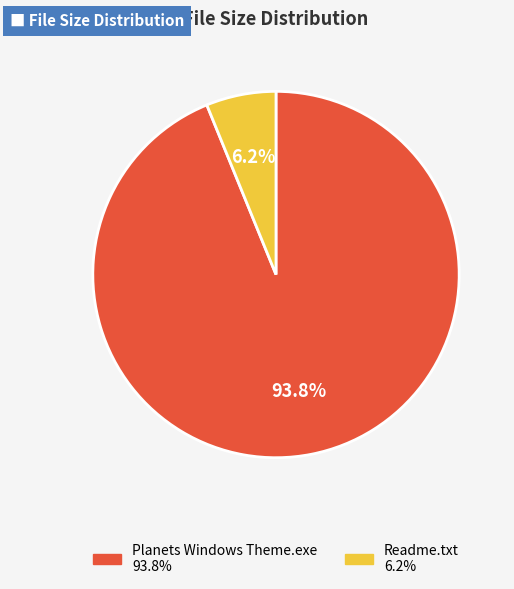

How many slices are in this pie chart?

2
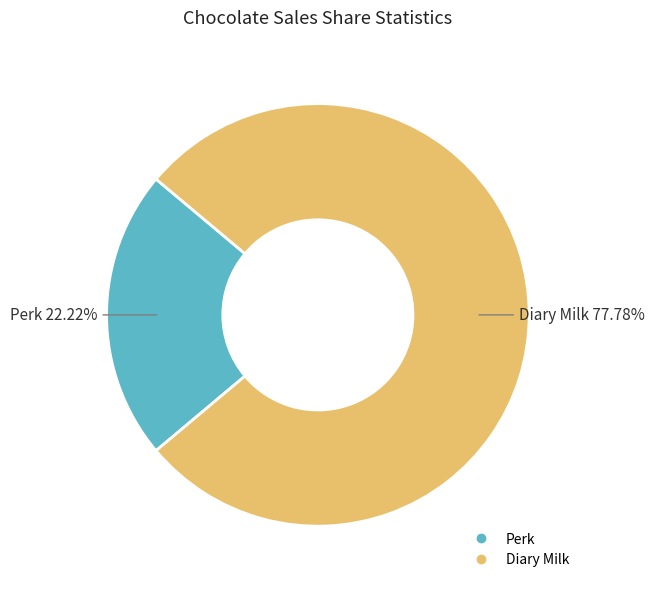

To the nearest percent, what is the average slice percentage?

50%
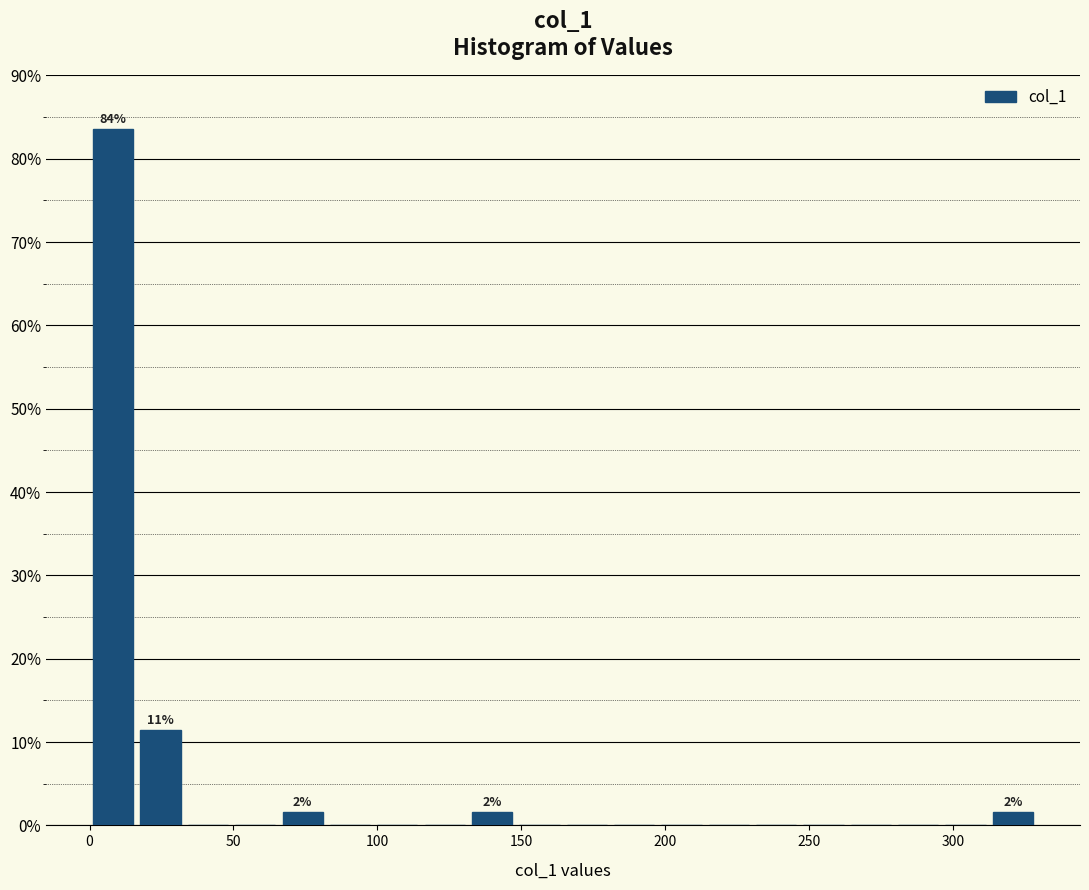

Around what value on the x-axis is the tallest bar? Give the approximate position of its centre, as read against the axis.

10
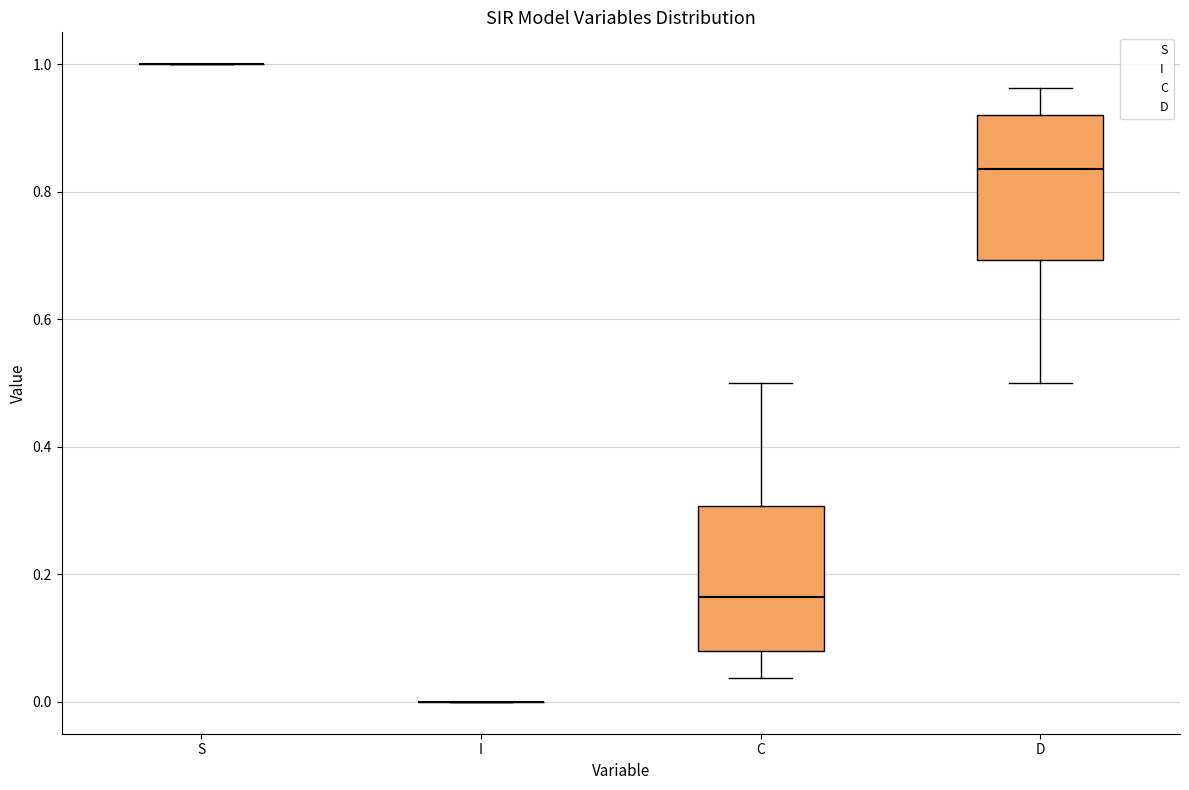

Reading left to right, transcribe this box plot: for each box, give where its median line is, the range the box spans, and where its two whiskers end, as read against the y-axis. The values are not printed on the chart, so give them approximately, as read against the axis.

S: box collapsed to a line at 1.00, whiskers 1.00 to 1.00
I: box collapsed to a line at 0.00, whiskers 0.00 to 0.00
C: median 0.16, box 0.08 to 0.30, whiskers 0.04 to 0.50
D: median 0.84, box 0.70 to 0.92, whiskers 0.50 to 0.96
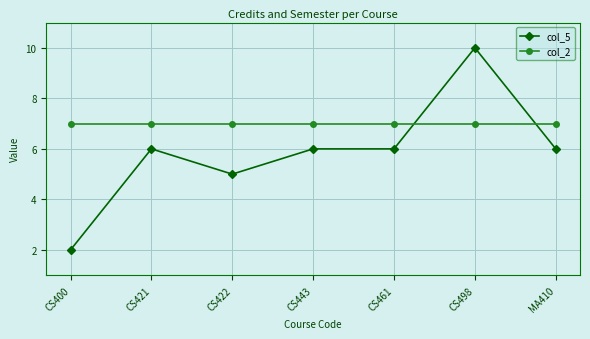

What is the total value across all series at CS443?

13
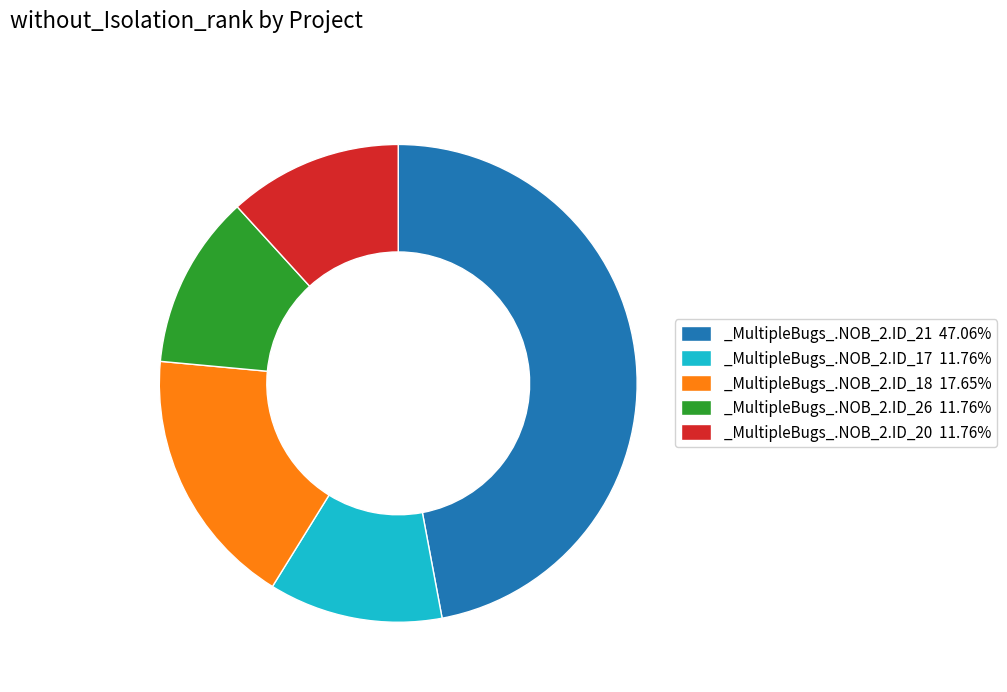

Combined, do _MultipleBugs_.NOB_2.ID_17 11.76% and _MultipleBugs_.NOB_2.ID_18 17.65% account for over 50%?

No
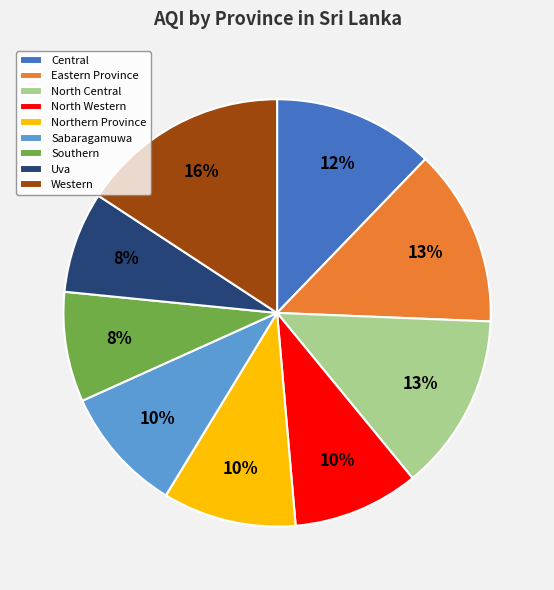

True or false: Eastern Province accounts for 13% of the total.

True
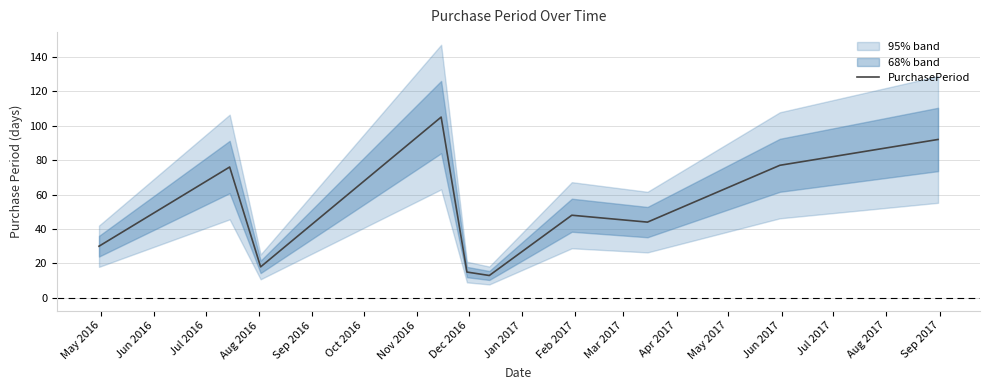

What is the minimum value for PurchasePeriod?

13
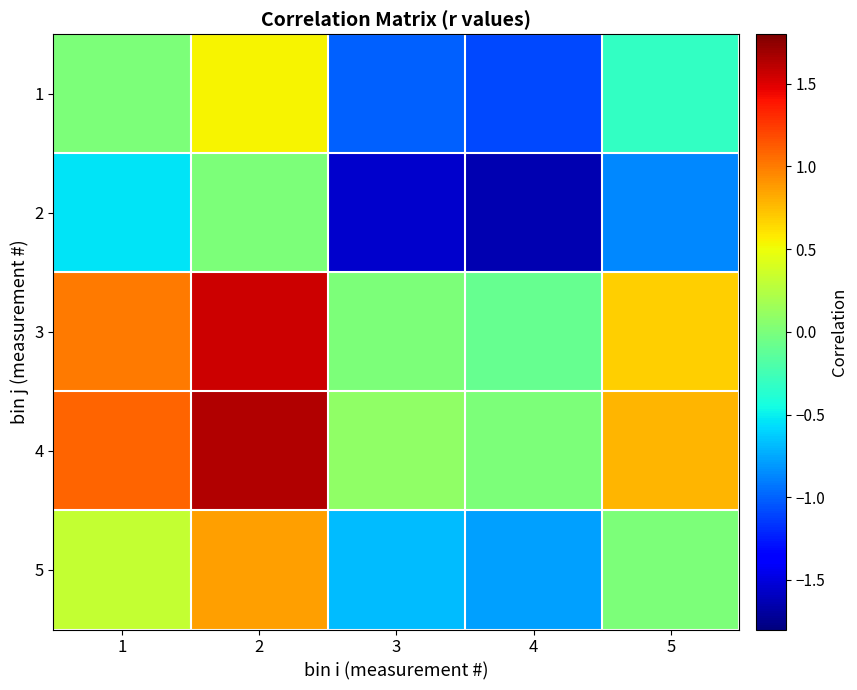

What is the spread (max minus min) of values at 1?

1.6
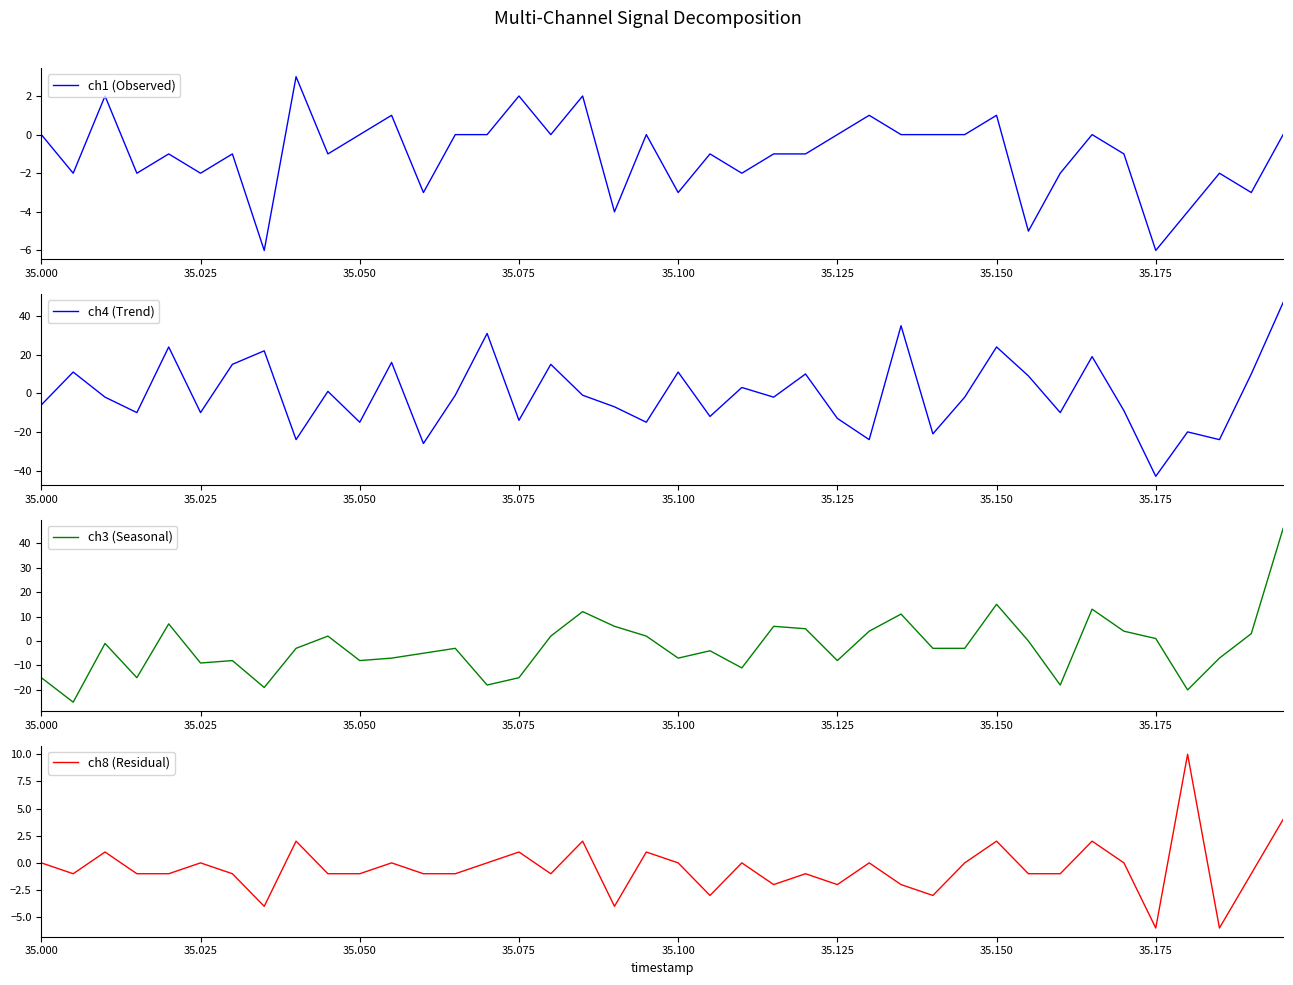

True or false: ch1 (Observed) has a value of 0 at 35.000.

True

*WHAT TO PRODUCE*
Return the lines from the one containing "True or false: Eastern" through the end of the records above, copying them exactly. Leave out the pictures.

*EXERCISE RESULT*
True or false: Eastern Province accounts for 13% of the total.

True

What is the minimum value for PurchasePeriod?

13

What is the spread (max minus min) of values at 1?

1.6

True or false: ch1 (Observed) has a value of 0 at 35.000.

True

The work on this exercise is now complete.